Au Parti socialiste, c'est le trouble et la rage. Jean-Marc Ayrault, déjà inaudible, s'étrangle en justifications à l'Assemblée. Il fait pitié, il est bon soldat. Il réclame à Cahuzac de renoncer à ses indemnités de licenciement - 6 mois. Ledit Cahuzac pense à redevenir député. Merci Sarko (et "Djack" Lang qui vota la réforme constitutionnelle). Les ministres récupèrent leur mandat comme un parachute doré. Celui-là, Cahuzac, risque de se faire défoncer dans les vestiaires. Même "les blogueurs de gouvernement" sont en colère, souligne France Télévisions. Harlem Désir réclame un référendum sur la moralisation de la vie politique. 
Comme par miracle, comme pour tout abandonner, comme pour vomir, une autre cascade de petites révélations et mesquines informations déboulèrent sur nos tablettes. Mediapart nous livre comme par soudaine coïncidence deux informations capitales: primo,  ledit ex-ministre avait reçu de jolies donations de labos pharmaceutiques quand il bossait au cabinet de Claude Evin alors ministre de la Santé. Secundo, le même quand il était médecin d'esthétique capillaire préférait les règlements en espèces.
Fabrice Arfi, l'enquêteur du site, s'inquiétait de cette soudaine hystérie collective contre Cahuzac.
L'affaire s'emballe et emballe parce qu'elle n'est qu'une goutte d'eau qui fait déborder un vase trop plein: la Crise a détruit le discours politique, l'ampleur des efforts a aiguisé l'exigence de solidarité. Qu'un riche, de surcroît ministre de l'impôt, s'exempte de la solidarité nationale mérite quelque chose d'aussi grave que la peine de mort au moins politique. N'y aurait-il donc que les imbéciles à payer l'impôt ? Tous les observateurs comprennent enfin que la conjonction des politiques austéritaires (ou de rigueur) avec la révélation de fraudes fiscales plus amples que les ridicules et indignes manoeuvres de Cahuzac produisent un effet explosif. Pire, certains réalisent aujourd'hui ce qu'on disait depuis longtemps, la lutte contre la fraude fiscale est notoirement insuffisante. Les maigres 600.000 euros planqués par Cahuzac (y-aura-t-il davantage ?) permettaient au moins de se rappeler des 600 milliards d'euros d'avoirs exilés de notre pays.
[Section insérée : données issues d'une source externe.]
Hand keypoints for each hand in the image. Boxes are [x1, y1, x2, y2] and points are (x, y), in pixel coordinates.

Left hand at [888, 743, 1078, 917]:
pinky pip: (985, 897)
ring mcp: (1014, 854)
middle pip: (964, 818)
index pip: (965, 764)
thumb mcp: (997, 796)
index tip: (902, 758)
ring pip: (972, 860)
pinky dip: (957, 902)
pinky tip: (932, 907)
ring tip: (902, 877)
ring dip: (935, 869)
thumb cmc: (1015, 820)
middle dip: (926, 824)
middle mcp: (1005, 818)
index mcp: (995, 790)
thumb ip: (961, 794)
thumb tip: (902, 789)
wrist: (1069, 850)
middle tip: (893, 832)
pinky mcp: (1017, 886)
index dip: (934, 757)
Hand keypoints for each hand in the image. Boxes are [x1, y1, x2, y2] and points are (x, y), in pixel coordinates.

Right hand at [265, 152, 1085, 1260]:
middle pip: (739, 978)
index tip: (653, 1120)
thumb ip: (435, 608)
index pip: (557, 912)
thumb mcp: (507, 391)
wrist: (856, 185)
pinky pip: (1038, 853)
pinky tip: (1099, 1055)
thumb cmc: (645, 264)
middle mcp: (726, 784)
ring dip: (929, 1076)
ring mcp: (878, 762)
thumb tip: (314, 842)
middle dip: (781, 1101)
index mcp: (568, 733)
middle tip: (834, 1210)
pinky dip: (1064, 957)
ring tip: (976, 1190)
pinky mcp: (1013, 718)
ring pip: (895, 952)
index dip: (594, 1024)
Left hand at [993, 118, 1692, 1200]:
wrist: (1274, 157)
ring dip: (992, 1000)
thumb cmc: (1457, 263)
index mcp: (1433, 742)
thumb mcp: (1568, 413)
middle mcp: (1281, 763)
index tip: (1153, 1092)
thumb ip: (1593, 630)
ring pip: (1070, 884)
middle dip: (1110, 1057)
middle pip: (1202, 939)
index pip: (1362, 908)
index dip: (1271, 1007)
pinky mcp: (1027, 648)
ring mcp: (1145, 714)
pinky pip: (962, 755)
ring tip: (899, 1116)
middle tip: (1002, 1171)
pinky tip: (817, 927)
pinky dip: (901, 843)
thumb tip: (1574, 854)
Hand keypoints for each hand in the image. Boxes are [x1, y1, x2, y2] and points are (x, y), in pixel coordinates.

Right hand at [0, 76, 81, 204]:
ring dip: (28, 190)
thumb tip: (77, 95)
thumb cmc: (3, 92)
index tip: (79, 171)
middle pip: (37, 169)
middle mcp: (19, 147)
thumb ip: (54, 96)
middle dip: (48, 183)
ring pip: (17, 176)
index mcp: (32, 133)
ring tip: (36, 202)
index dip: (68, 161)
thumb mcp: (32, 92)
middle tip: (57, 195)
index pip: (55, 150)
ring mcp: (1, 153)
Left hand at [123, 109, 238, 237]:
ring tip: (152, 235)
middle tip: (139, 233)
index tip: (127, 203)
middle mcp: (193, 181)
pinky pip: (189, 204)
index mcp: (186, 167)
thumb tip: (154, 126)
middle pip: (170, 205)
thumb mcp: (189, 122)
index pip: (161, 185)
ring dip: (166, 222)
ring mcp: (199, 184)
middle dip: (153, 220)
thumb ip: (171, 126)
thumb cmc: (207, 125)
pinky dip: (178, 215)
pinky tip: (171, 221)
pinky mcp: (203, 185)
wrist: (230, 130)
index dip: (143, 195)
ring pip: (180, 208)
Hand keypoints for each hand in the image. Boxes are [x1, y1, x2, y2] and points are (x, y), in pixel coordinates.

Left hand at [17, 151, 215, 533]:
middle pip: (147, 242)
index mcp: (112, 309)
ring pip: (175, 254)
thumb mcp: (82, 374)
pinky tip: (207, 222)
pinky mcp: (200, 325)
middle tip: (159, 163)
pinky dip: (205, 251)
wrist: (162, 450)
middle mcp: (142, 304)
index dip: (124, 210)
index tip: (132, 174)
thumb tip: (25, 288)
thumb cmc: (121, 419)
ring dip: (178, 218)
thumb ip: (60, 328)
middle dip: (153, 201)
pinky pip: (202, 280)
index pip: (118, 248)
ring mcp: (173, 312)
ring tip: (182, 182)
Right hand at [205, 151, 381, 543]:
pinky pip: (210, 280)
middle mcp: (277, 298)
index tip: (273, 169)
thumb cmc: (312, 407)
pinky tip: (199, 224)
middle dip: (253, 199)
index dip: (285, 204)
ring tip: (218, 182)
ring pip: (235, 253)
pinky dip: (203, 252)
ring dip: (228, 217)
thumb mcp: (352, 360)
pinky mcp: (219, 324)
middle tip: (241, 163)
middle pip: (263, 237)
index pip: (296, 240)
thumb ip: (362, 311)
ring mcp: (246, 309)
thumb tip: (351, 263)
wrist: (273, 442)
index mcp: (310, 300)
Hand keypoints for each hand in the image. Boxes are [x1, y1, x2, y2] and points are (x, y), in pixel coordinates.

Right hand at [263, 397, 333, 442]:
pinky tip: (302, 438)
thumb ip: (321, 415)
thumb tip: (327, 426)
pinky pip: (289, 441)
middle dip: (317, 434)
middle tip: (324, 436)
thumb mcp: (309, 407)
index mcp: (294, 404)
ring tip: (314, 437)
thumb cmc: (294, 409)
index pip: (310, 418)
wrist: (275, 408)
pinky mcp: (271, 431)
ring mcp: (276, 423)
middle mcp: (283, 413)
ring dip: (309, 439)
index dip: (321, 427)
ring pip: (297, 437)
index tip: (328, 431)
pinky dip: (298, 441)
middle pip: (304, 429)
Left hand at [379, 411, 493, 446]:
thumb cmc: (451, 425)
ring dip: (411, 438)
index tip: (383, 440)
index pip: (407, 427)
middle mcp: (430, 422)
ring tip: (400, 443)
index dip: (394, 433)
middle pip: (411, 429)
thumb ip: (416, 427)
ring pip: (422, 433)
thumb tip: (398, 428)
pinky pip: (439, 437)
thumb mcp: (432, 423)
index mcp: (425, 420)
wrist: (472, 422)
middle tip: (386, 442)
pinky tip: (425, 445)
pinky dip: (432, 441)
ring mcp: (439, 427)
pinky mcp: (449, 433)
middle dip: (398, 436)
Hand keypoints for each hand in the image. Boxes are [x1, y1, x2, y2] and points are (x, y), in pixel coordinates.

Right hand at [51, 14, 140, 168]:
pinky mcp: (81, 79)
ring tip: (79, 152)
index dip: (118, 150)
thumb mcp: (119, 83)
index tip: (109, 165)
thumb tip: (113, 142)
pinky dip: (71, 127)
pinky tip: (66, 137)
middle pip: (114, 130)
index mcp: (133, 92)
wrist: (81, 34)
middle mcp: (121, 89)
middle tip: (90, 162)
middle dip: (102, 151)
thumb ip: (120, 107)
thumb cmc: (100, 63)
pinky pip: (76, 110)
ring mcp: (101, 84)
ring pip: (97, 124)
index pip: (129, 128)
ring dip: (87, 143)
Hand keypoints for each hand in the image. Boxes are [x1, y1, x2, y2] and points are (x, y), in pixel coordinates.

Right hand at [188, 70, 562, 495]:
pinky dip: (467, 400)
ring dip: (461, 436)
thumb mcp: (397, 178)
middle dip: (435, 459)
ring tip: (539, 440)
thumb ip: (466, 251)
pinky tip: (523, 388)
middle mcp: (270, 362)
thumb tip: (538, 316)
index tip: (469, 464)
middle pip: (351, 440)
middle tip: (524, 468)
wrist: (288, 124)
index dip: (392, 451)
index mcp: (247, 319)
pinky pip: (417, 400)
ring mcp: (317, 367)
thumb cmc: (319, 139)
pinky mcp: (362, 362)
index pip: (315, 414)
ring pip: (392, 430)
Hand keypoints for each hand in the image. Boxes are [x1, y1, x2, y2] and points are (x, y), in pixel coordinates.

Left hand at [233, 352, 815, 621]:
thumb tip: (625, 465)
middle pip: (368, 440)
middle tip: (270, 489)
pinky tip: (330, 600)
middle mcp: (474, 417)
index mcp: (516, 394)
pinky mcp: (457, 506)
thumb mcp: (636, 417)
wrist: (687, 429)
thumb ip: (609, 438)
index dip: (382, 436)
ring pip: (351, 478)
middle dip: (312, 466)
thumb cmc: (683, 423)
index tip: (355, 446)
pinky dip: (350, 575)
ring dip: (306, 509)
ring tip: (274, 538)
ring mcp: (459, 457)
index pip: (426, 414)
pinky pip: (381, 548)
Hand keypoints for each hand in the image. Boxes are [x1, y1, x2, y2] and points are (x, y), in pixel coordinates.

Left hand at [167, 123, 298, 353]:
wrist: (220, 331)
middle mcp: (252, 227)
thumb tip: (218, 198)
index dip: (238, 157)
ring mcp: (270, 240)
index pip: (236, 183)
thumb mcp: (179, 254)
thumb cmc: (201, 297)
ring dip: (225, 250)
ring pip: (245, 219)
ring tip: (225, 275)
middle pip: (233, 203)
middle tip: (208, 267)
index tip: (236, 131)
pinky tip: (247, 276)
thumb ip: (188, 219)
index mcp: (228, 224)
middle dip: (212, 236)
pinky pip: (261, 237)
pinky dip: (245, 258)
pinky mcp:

Cette affaire occulte tout, absolument tout: l'autre front, plus global, plus sombre, de nos perspectives économiques et sociales; l'adoption du mariage pour tous au Sénat, ou le vote, article par article, de l'ANI - ce fameux et détestable accord MEDEF/CFDT sur la "sécurisation de l'emploi".

Il y a 220 ans, un autre Comité de salut public était créé. Il fallait de la guillotine paraît-il.
Le 6 avril 2013, la France comptait beaucoup trop de Robespierre de salon.